So lebte sie schöne Tage des Glückes, bis das längst drohende Schicksal über Preußen hereinbrach, bis die hohe Frau unter den schwersten Leiden und Prüfungen ihre göttliche Natur bewähren und die goldene Krone mit dem Dornenkranz der Märtyrerin vertauschen sollte.

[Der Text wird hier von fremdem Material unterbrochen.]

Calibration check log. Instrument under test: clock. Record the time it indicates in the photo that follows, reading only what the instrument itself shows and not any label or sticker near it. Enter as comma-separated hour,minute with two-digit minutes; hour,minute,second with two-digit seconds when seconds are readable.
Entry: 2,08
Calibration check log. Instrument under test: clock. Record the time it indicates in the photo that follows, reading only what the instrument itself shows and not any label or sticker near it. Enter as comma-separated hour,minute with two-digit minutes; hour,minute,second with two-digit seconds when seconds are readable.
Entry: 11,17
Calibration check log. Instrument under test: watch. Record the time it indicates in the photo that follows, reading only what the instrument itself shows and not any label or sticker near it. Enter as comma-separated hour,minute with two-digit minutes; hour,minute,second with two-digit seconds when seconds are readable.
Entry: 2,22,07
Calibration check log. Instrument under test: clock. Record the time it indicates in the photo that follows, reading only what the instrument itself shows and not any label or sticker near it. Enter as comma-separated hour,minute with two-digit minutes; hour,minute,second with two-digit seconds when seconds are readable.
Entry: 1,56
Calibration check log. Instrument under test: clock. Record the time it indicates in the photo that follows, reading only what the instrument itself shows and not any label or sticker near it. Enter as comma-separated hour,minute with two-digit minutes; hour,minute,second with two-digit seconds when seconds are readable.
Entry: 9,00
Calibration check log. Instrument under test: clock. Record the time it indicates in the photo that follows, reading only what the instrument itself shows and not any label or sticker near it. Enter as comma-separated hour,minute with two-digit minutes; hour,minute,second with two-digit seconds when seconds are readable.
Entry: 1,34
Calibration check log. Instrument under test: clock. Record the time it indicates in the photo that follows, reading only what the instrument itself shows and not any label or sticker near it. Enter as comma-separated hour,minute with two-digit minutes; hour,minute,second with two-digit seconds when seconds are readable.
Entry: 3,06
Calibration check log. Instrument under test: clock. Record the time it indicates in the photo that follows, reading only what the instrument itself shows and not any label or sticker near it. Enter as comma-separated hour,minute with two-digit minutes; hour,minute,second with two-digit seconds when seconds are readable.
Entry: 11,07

Der Staat des großen Friedrich war unter seinem nächsten Nachfolger durch Verschwendung und schlechte Verwaltung innerlich tief zerrüttet worden, obgleich er äußerlich durch trügerischen Glanz sein früheres Ansehen zu behaupten suchte. Durch die französische Revolution und das Genie Napoleons wurde das Gleichgewicht Europa’s und somit auch die Stellung Preußens bedroht. Friedrich Wilhelm der Dritte zeigte sich besonders im Anfange seiner Regierung den neuen, großen Verhältnissen nicht gewachsen. Aus Bescheidenheit und Mißtrauen gegen sich selbst, eine Folge seiner Erziehung, überließ er die Leitung des Staates seinen Ministern und Rathgebern, die nicht immer die Besten waren. An ihrer Spitze stand der schwache, charakterlose, hin und her schwankende Graf Haugwitz. Der friedliebende König wünschte so lange als möglich in dem großen, welterschütternden Kampfe neutral zu bleiben, während er von allen Seiten gedrängt wurde, Partei zu nehmen. Am Hofe selbst standen sich zwei entgegengesetzte Richtungen gegenüber: auf der einen Seite die Anhänger der Franzosen, Haugwitz, Lombard etc., welche auf eine enge Verbindung mit Napoleon drangen; auf der andern Seite die Gegner Frankreichs, zu denen die königlichen Prinzen, vor Allen der geniale Prinz Louis Ferdinand, die Generale Blücher, Rüchel und Pfuel, die Minister Stein und Hardenberg gehörten. Auch die Königin Louise neigte sich zu der letzteren Partei, weil sie Preußens Heil allein in einem engeren Anschlusse an das gesammte Deutschland und besonders an Oesterreich sah.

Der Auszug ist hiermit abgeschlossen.